„Den richtigen Ton treffen!“

Elternabend in der Mittelschule Miltenberg
Kommunikation in Elternhaus und Schule pflegen!

Miltenberg
Am vergangenen Dienstag fand in der Mittelschule Miltenberg auf Einladung des Elternbeirats in Kooperation mit der Hanns-Seidel-Stiftung in München ein Eltern- und Bildungsabend statt.
Der Elternbeiratsvorsitzenden Katja Breunig war es wichtig, dass das Thema „Wie redest Du mit mir?“ im Rahmen der Werteerziehung auch die Erziehungskompetenz der Eltern bestärken solle. Dazu sprach Edmund Speiseder, der Schulleiter des Gymnasiums in Schrobenhausen und Mitglied im Arbeitskreis Direktoren des Bayerischen Philologenverbandes im Auftrag der Hanns-Seidel-Stiftung.

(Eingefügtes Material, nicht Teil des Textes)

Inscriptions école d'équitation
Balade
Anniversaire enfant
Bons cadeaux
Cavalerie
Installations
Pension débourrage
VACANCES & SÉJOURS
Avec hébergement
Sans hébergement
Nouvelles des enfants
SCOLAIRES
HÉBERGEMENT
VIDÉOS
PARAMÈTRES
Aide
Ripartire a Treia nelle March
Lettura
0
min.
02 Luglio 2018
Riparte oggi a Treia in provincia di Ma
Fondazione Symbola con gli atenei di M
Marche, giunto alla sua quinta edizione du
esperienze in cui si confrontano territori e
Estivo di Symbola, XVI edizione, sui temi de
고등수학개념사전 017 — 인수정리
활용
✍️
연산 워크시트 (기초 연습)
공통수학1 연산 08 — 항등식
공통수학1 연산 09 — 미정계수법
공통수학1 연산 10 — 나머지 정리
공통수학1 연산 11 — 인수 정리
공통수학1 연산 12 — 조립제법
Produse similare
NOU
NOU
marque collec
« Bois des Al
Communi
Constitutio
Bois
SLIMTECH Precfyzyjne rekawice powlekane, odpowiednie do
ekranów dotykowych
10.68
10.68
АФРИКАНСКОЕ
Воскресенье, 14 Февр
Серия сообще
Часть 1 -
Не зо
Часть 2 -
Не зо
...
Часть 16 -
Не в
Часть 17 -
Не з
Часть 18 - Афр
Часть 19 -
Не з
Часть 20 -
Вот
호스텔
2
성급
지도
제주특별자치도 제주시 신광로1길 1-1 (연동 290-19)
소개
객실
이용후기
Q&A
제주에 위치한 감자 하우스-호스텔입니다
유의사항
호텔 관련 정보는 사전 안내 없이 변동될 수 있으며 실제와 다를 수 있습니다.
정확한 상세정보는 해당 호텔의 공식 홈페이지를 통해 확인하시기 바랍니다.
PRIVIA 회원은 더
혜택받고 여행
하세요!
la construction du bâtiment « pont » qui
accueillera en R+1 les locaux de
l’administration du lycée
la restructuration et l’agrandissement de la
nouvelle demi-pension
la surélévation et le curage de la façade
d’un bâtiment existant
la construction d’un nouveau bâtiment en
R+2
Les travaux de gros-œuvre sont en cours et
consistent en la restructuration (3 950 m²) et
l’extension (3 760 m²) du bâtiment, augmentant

Eingangs lag dem Referenten daran, die Teilnehmer des Elternabends mit der Frage zu konfrontieren, welches Gespräch, welche Unterredung sie nicht noch einmal erleben möchten. Ausgehend davon wurde erörtert, warum manche Gespräche und Kommunikationssituationen fehl schlagen und welche Ursachen dahinter stünden. Speiseder informierte sodann darüber, welche vier Seiten einer Nachricht, einer Mitteilung zwischen Menschen grundsätzlich zukäme. Dabei zeigte er auf, dass eine Mitteilung eine sachliche Komponente, eine Beziehungsebene, die Form einer Selbstmitteilung und aber auch einen Appell darstellen könne. In der Gesprächssituation mit Kindern nutze man häufig den Appell, also die Aufforderung, dies oder jenes zu tun. Eltern und Lehrkräfte wissen aber darum, dass diese Form durchaus Sinn mache, aber beizeiten auch seine Grenzen habe. Wenn man etwas erreichen wolle, dann müsse man doch die Vernunftebene wählen, so dass Anweisungen oder Wünsche auch entsprechend ein bereitwilliges Gehör fänden. In anschaulichen Beispielen wurden Alltagssituationen vorgestellt und so konnte recht überzeugend auch dafür geworben werden, dass, wenn man sich dessen bewusst ist, man leichter ein Gespräch bzw. eine Auseinandersetzung mit einem Kind aber auch mit einem Erwachsenen meistern könne.
Merkmale guter Gespräche und einer guten Kommunikation, so haben Psychologen herausgefunden, zeigen stets, dass die Beteiligten vor einander Respekt haben, sich klar und deutlich ausdrücken, eben auch das sagen, was sie wirklich meinen, formulierte der Referent. Merkmale guter Gespräche zeichnen sich aber auch dadurch aus, dass die Beteiligten einander ausreden lassen, dass der Andere nicht bewertet werde, keine Schimpfwörter fallen und die „Du-bist-Strategie!“ meiden. Im Umgang mit den Kindern, so der Referent, sei es immer wichtig, dass das Vorbild das einprägsamste Mittel sei, das die Eltern vorgeben. Und so wurden eine Vielzahl von Alltagssituationen beleuchtet, in denen die Eltern jene Standards vorgeben, die sie gerne auch bei ihren Kindern befolgt und umgesetzt hätten. „Und vor allem, loben Sie gutes Benehmen und unterstreichen Sie damit jene Verhaltensweisen, die Sie sich wünschen!“, formulierte Speiseder abschließend.